Der Vorschlag aus den geistigen Überresten der SED-Diktatur zielt darauf, in Wahlkreisen, in denen ein AfD-Kandidat mit einer relativen Mehrheit rechnen kann, mindestens einen oder zwei oder drei Kandidaten konkurrierender Parteien zu streichen, um auf diese Weise den vermuteten Wählerwillen zu unterlaufen. Es ist dies ein Versuch, die Zusammensetzung des Sächsischen Landtags von der Seite der Kandidaten her zu manipulieren und zwei unterschiedliche Wahlsysteme einzuführen, deren Ziel darin besteht, die Stimmenabgabe durch die Wähler so zu manipulieren, dass die Sitze der AfD im Sächsischen Landtag minimiert werden.

Das hat mit Demokratie nichts mehr zu tun.
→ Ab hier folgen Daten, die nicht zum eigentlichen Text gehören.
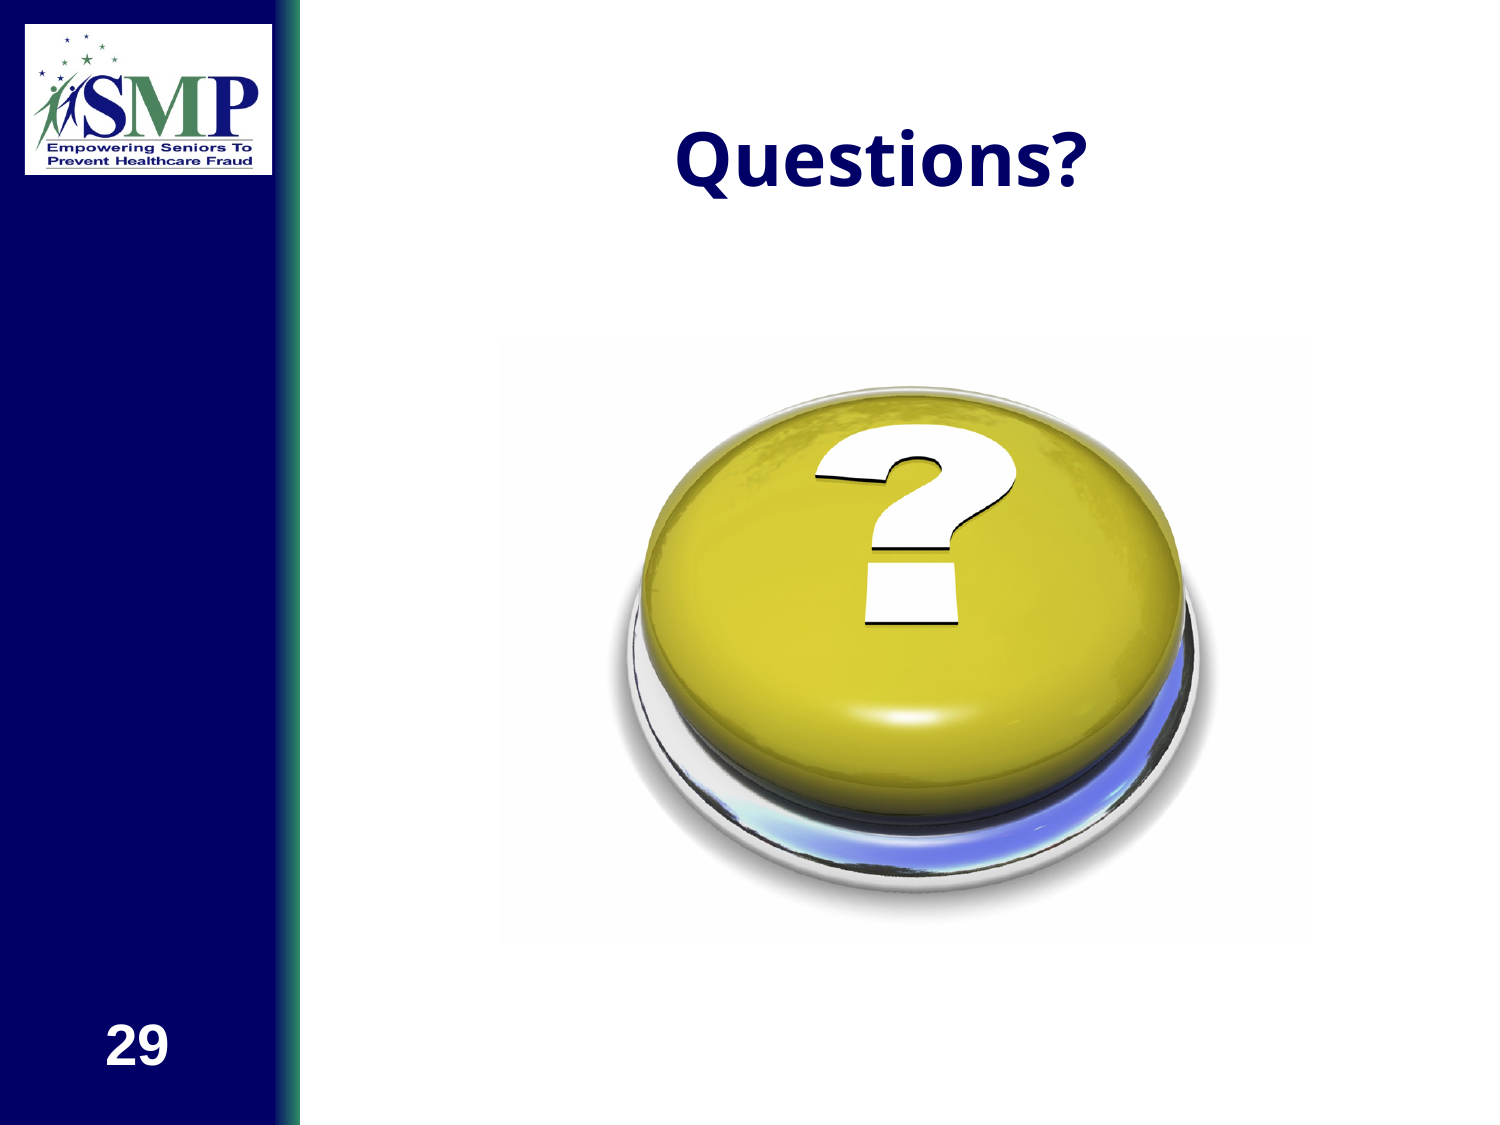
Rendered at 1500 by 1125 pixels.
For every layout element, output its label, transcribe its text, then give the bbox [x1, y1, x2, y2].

slide_number 29 [0, 999, 276, 1076]
picture [499, 337, 1310, 946]
picture [24, 24, 273, 175]
title Questions? [337, 62, 1425, 250]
Die Sitze in der Volkskammer der DDR wurden per Schlüssel vergeben, also vollkommen unabhängig davon, wie die Wähler gewählt haben.

Quelle

Meyer propagiert für Sachsen eine vergleichbare Manipulation.

Ist es nicht erstaunlich, wie diejenigen, die angeblich die Demokratie gegen die AfD verteidigen wollen, alles Erdenkliche tun, um die Grundlagen der Demokratie so zu beschädigen, dass Demokratie nicht mehr möglich ist?